A prolific live performer, Sarah plays regularly at live at venues and festivals championing new music including The Royal Festival Hall, Purcell Room, Cafe Oto, Kings’ Place, LSO St Luke’s, The Union Chapel, Camden Arts Centre and BBC Radio Theatre, London; National Sawdust, Brooklyn; The Wales Millennium Centre; Cardiff; BBC Halls, Swansea; Centre for Contemporary Arts and Glad Cafe, Glasgow; Supersonic Festival, Birmingham; Supernormal, Oxfordshire; The Arnolfini, The Cube and Spike Island, Bristol; Star and Shadow Newcastle; Golden Lion, Todmorden; Elektriteater, Tartu, and many others.

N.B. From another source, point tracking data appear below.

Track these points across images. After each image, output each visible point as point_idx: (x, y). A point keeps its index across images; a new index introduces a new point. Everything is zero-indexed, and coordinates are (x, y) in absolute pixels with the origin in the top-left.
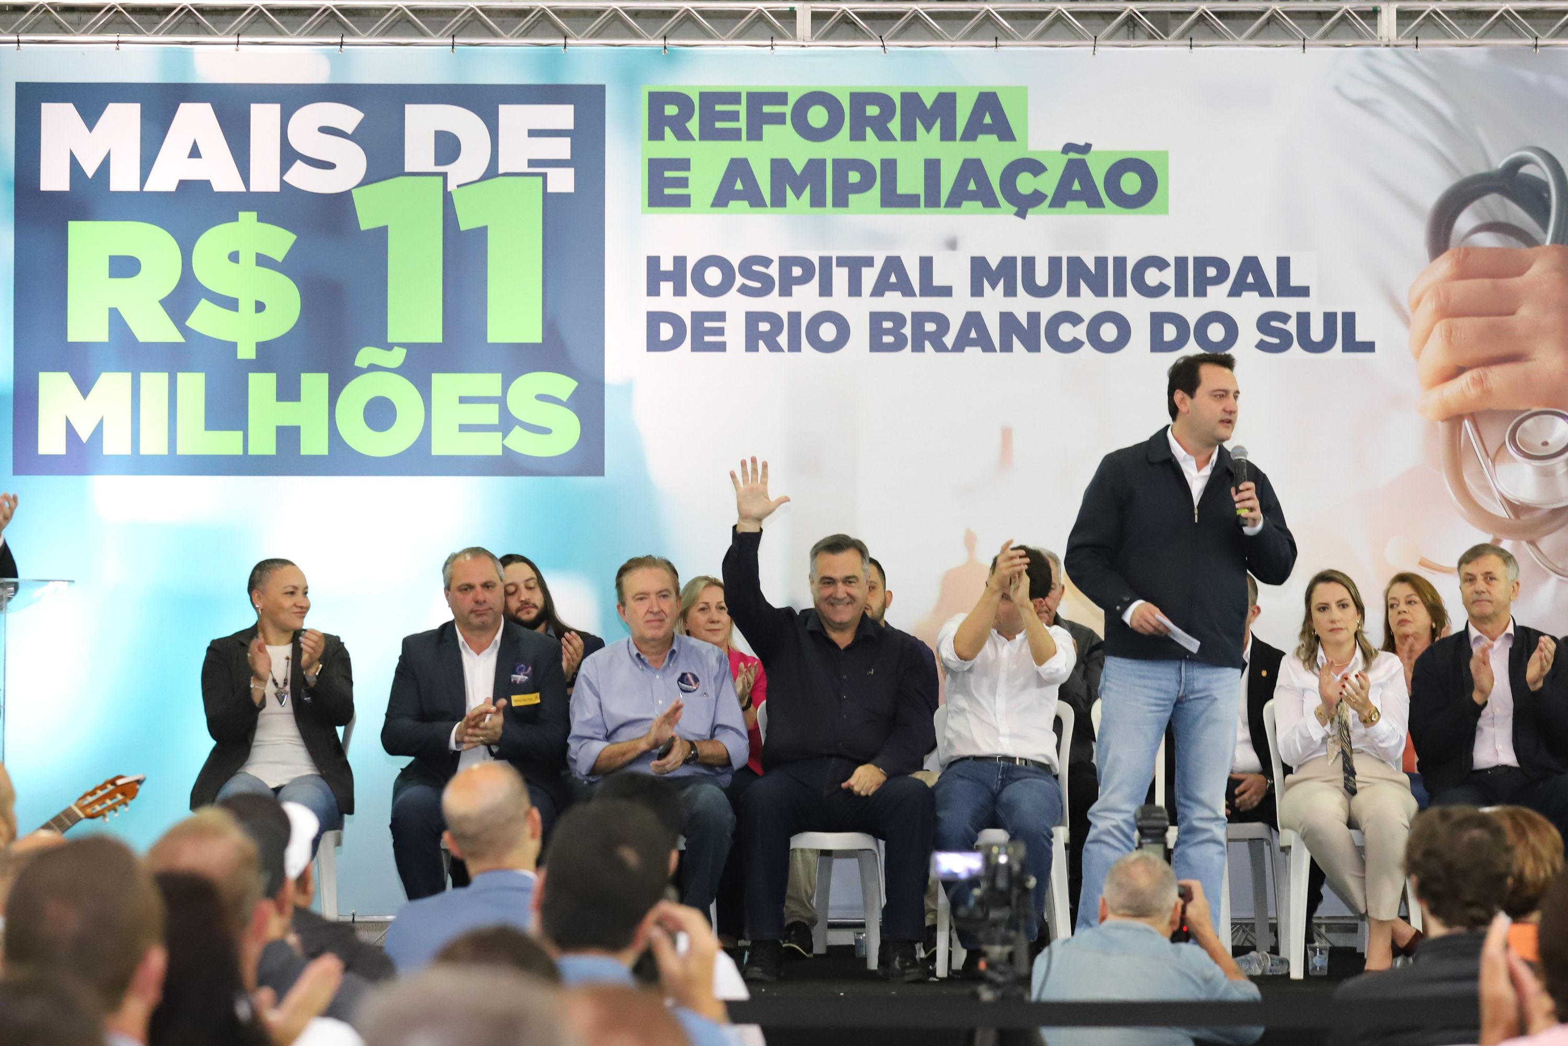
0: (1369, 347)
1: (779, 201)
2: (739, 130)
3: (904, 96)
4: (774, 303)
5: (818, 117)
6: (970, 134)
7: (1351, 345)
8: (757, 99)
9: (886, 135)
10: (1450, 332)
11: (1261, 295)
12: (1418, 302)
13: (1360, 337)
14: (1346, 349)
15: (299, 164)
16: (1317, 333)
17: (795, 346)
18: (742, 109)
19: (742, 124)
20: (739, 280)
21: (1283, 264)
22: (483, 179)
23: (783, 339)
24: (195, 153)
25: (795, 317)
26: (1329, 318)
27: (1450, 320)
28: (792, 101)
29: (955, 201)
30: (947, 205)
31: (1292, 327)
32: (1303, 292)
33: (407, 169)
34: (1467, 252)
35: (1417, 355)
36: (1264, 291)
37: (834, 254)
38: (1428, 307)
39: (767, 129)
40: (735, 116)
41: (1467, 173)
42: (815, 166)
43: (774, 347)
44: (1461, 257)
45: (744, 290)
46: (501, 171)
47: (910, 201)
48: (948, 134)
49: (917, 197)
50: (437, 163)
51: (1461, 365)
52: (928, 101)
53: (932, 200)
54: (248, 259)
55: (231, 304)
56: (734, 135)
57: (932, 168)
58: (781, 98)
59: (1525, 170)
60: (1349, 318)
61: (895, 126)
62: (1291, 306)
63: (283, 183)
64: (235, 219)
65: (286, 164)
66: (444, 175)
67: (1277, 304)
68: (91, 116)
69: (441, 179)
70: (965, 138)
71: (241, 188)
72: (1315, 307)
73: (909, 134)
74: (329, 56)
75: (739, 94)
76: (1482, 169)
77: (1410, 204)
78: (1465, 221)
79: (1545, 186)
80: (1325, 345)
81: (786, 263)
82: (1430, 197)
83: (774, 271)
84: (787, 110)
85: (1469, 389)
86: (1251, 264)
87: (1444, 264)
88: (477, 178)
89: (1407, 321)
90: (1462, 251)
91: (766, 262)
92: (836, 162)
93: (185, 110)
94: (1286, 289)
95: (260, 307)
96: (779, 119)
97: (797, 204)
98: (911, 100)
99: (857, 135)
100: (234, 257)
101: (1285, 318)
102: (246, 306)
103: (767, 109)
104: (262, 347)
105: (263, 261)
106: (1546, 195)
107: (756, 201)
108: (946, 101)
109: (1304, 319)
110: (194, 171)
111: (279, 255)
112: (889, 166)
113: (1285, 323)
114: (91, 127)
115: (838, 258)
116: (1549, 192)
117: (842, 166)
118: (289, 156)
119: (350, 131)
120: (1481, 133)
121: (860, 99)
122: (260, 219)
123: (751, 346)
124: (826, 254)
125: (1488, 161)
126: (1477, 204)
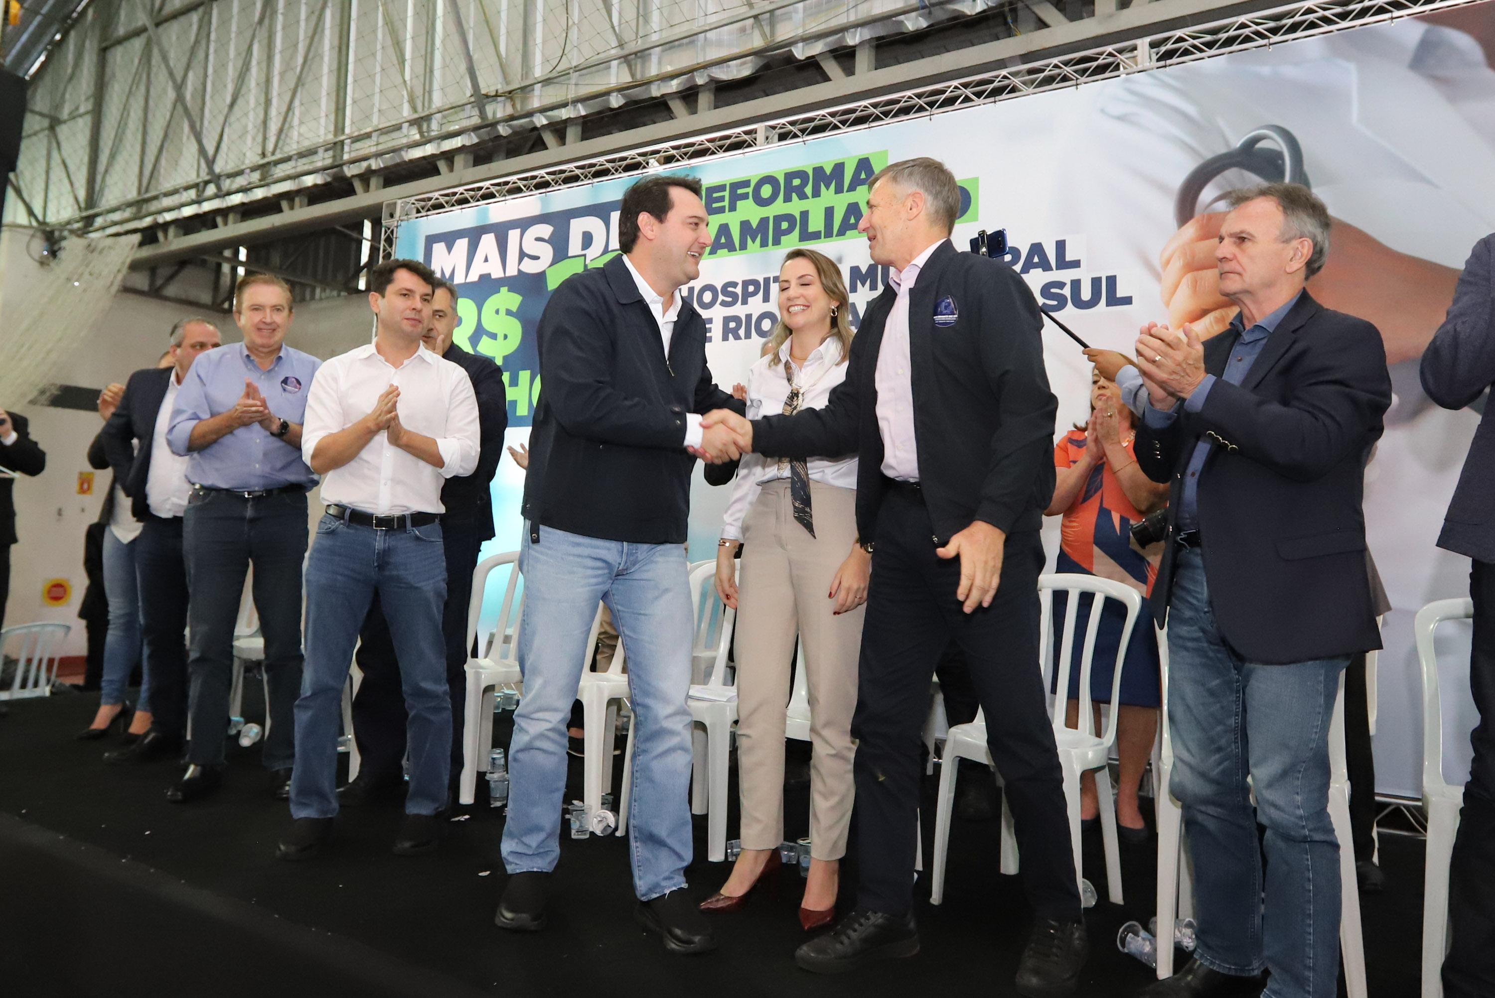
0: (1128, 301)
1: (743, 247)
2: (724, 207)
3: (815, 169)
4: (738, 310)
5: (766, 191)
6: (852, 188)
7: (1113, 300)
8: (735, 186)
9: (803, 196)
10: (1195, 283)
11: (1044, 271)
12: (1168, 262)
13: (1120, 294)
14: (1109, 304)
15: (526, 259)
16: (1086, 294)
17: (748, 336)
18: (726, 194)
19: (726, 203)
20: (721, 298)
21: (1061, 246)
22: (601, 255)
23: (742, 332)
24: (486, 260)
25: (749, 317)
26: (1096, 282)
27: (1195, 273)
28: (753, 184)
29: (842, 232)
30: (836, 236)
31: (1067, 291)
32: (1076, 264)
33: (570, 255)
34: (1210, 217)
35: (1167, 304)
36: (1046, 267)
37: (771, 276)
38: (1177, 265)
39: (740, 204)
40: (722, 199)
41: (1209, 155)
42: (764, 221)
43: (737, 337)
44: (1205, 221)
45: (724, 304)
46: (610, 250)
47: (816, 236)
48: (839, 190)
49: (820, 232)
50: (583, 249)
51: (1205, 307)
52: (828, 170)
53: (829, 234)
54: (503, 312)
55: (494, 336)
56: (721, 210)
57: (829, 212)
58: (746, 184)
59: (1261, 145)
60: (1112, 281)
61: (808, 190)
62: (1066, 276)
63: (519, 271)
64: (498, 292)
65: (520, 260)
66: (585, 255)
67: (1056, 275)
68: (450, 248)
69: (583, 258)
70: (849, 190)
71: (502, 275)
72: (1085, 275)
73: (816, 193)
74: (542, 200)
75: (725, 185)
76: (1222, 150)
77: (1162, 187)
78: (1208, 194)
79: (1279, 155)
80: (1093, 303)
81: (746, 283)
82: (1178, 179)
83: (739, 290)
84: (750, 190)
85: (1213, 327)
86: (1037, 249)
87: (1191, 229)
88: (599, 255)
89: (1158, 277)
90: (1205, 217)
91: (734, 285)
92: (775, 217)
93: (484, 237)
94: (1063, 263)
95: (506, 337)
96: (745, 196)
97: (753, 246)
98: (819, 171)
99: (787, 199)
100: (497, 312)
101: (1061, 285)
102: (500, 337)
103: (740, 191)
104: (505, 358)
105: (509, 313)
106: (1280, 162)
107: (731, 248)
108: (839, 168)
109: (1076, 285)
110: (484, 269)
111: (514, 309)
112: (805, 215)
113: (1062, 289)
114: (449, 252)
115: (774, 277)
116: (1283, 159)
117: (778, 219)
118: (522, 255)
119: (547, 238)
120: (1221, 122)
121: (789, 176)
122: (509, 291)
123: (725, 338)
124: (767, 276)
125: (1227, 143)
126: (1218, 179)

Sarah also applies her unusual sonic techniques to film and theatre and has been commissioned for the main stages of The Old Vic, The Young Vic, National Theatre and The Almedia. Her underscore for The Hairy Ape, Eugene O’Neill’s expressionist play from 1926 about the shock of modernity played in The Old Vic, London, and Park Avenue Armory, New York (directed by Richard Jones). Sarah has also created and performed live film scores for the BFI seasons Gothic – the Dark Heart of Film and Sci-Fi Days of Fear and Wonder. In 2019, she composed a vocal, instrumental and electroacoustic score for Amulet, a contained horror set in London. Written and directed by Romola Garai, Amulet was selected for Sundance 2020.
In November 2018, Sarah received a Composer’s Award from the Paul Hamlyn Foundation – three years of open-ended funding that’s enabling her to continue experimenting alongside assorted commissions. She’s currently composing Giant, an electroacoustic chamber opera exploring the chilling betrayal of Charles Byrne (librettist Ross Sutherland; director and dramaturg Sarah Fahie). Giant is supported by Snape Music and funded by the Jerwood Charitable Foundation. In 2021, she’ll be embarking on Buying the Wind – a timely collaboration with poet Hannah Lowe (funded by PRS Foundation for Music), exploring the wind and tide that have brought people, ideas, artefacts, fears, dreams and so much more to the UK, thanks to our elemental and defiantly porous border.